Organisers included the Canarian National Alternative (ANC), People's Unity (UP), Inekaren, youth organisation Azarug and regional trade unions IC and FSOC.
La Laguna, or Aguere as the indigenous Canarian Guanche people called it, is the site of the defeat of and death in battle of Grand Mencey Bencomo, then-king of Tenerife, by a Spanish conquistador army on November 14 and 15 1494.
The date marked the 46th anniversary of the white, blue and yellow Canarian flag, which for the separatists bears seven green stars to represent the seven islands of the archipelago.
Marchers chanted: “Out with Spanish colonialism”, “the Canaries is not Spain, the Canaries is a nation” and “independence.”
One banner, written in the Saharan Tuareg Tifinagh script used by the Guanches, read “Canaries Free and Independent.”
The March in Santa Cruz followed a near circular route from the Tenerife Cabildo or island government in Plaza Candelaria, via the sub-delegation of the national government and ending in the Plaza del Principe de Asturias.

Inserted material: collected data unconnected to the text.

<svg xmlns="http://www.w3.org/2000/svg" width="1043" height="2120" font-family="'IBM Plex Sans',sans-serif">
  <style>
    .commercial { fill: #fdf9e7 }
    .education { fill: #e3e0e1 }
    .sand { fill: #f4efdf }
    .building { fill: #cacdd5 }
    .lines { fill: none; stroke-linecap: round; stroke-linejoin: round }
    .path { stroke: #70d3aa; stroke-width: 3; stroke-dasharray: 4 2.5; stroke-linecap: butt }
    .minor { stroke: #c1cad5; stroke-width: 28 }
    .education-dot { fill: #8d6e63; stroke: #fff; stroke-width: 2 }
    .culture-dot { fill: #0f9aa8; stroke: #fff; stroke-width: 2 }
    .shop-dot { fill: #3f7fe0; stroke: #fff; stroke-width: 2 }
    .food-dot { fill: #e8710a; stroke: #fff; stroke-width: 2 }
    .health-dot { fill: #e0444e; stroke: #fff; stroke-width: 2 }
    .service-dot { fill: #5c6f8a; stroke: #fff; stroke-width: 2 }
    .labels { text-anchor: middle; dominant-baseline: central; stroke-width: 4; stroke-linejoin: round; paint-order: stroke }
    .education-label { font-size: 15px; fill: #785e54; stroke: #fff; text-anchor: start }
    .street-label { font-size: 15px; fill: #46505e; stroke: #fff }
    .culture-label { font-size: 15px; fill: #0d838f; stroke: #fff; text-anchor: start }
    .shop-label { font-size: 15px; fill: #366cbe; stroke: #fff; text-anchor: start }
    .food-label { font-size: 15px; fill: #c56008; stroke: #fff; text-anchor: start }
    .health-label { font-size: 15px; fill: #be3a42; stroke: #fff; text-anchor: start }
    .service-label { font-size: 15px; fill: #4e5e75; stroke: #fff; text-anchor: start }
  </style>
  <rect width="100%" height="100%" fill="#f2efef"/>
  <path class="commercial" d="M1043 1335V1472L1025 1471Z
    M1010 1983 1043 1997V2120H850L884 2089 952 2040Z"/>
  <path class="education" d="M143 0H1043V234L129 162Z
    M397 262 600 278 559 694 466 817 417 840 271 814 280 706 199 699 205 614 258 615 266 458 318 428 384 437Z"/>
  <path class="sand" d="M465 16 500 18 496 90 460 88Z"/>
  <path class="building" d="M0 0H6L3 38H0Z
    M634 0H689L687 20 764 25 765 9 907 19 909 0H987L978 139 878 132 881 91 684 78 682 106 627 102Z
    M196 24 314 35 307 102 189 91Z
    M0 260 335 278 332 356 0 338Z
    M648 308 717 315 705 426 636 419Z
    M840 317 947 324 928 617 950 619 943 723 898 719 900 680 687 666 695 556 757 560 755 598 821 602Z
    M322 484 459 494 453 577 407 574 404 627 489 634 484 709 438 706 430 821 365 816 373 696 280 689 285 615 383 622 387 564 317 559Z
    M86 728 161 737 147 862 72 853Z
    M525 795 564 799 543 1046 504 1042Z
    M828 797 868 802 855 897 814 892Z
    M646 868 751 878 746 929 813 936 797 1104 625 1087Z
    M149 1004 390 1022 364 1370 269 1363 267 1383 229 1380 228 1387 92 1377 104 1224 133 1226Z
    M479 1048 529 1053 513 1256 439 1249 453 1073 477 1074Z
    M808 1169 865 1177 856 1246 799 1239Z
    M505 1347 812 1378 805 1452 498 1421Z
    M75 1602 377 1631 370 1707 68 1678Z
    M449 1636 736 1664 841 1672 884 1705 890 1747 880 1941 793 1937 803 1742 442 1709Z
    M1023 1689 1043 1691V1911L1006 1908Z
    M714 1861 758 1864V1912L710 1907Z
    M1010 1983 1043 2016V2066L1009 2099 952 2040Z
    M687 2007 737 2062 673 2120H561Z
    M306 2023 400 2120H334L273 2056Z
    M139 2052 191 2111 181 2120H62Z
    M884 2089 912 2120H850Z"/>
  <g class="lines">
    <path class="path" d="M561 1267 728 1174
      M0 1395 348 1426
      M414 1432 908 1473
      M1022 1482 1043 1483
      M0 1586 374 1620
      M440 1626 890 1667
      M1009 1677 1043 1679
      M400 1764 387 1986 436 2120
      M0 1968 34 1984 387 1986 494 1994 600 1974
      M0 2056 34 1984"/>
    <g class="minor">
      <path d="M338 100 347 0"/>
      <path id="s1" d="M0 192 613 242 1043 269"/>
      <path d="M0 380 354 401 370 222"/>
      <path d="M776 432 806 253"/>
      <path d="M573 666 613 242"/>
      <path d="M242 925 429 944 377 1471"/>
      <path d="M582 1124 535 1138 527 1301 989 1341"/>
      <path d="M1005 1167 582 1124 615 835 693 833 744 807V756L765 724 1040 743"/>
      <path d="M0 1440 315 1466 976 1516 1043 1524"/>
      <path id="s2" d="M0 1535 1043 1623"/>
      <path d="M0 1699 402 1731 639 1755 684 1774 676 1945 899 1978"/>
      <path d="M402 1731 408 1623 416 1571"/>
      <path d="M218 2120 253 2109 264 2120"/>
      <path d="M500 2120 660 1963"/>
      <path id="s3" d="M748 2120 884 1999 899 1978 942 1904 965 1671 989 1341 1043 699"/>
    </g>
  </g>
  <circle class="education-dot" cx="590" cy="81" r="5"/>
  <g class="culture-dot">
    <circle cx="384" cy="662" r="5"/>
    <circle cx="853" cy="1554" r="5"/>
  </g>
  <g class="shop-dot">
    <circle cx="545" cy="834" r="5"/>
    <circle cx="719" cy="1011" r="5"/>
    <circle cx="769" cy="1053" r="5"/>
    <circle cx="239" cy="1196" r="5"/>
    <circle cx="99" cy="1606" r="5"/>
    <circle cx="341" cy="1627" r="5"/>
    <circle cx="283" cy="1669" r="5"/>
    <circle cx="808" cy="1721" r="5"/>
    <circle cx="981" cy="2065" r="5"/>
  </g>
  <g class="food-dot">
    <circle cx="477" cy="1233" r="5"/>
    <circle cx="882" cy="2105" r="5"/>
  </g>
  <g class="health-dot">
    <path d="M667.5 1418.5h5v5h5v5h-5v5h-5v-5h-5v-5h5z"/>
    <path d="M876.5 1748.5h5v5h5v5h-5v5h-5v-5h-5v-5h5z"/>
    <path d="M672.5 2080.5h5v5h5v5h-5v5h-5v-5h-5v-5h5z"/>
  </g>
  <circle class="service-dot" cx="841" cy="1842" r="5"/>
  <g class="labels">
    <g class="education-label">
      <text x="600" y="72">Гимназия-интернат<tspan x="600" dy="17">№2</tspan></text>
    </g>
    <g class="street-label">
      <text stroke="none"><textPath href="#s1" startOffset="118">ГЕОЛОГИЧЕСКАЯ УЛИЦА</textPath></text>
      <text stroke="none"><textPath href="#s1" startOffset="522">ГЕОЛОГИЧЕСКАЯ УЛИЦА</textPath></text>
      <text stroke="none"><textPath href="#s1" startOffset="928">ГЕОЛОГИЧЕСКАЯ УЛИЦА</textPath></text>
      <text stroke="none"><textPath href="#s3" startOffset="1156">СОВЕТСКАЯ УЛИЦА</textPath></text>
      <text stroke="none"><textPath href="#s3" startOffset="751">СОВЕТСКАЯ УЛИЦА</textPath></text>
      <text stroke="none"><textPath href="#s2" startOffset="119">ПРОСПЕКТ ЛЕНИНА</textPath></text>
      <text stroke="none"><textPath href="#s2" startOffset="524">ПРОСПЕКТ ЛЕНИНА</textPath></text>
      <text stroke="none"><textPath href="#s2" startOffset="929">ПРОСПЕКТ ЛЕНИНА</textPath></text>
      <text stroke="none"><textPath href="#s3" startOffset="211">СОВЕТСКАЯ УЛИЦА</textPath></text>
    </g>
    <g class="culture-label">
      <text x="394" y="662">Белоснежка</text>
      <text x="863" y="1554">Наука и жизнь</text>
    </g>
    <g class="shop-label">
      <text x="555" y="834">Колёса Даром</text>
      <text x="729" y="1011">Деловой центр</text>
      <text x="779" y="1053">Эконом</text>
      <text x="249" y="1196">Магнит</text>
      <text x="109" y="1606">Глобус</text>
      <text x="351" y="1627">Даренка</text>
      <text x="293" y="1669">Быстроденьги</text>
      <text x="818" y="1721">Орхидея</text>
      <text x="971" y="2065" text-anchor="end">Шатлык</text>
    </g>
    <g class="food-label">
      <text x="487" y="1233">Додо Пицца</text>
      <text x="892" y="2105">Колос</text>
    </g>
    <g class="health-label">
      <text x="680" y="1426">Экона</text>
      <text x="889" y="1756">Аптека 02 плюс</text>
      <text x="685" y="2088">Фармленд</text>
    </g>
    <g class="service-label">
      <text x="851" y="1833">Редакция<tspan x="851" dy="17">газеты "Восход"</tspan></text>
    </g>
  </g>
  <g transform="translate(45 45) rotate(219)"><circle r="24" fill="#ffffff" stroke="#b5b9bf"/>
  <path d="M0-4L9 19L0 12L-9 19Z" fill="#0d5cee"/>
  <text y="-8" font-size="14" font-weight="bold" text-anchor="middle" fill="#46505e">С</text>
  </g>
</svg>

Protester Tinguaro Guantecera said that it was time for independence after 500 years of Spanish colonialism.
He said: “The Guanches aren't dead. We are all Guanches. We are immortal.”
Sebastian Garcia of the People's Movement said that the islands were in a perpetual state of economically underdevelopment, complaining that the decline in agriculture in recent decades had left the islands dependant on expensive food imports.
The Canaries lie 2,000 km from Madrid and 100 km from the coasts of Morocco and Western Sahara in north-west Africa.
National Congress of the Canaries (CNC) political journal El Guanche editor Álvaro Morera said: “We are an ultra-peripheral colony of Europe.”
Pablo Deluca added: “This isn't like Catalonia or the Basque Country – this is an African colony like Cape Verde.”
Jaime Afonso said that the archipelago needed “natural development, like adults in our own home.”
He continued: “The economy is very bad now. Spain owes much money to the world banks, but we don't want to pay for it.
“Here we have 12 million tourists per year. This money buys oil so that the factories of Spain can function.”
CNC leader Antonio Cubillo addressed the rally from inside a loudspeaker-mounted car.
He said it was a “great shame” that the square was named after Spain's equivalent of the Prince of Wales, and pledged to rename it after Mencey Bencomo following independence.
Mr Cubillo and others founded the modern Canarian nationalist movement in exile in Algeria in October 1964, and adopted the Canarian flag.
In 1978 Mr Cubillo was left crippled by an assassination attempt by the Spanish Interior Ministry.
In 1978 Mr Cubillo was left crippled by an assassination attempt by the Spanish Interior Ministry.
Mr Cubillo assured supporters: “We are building a nation, the Federal Republic of the Canaries.”
He accused the socialist and communist parties, who both reject regional separatism, of “dividing the people”
Referring to the low turnout he said: “If there were just two nationalists and patriots struggling for independence, it would be enough.”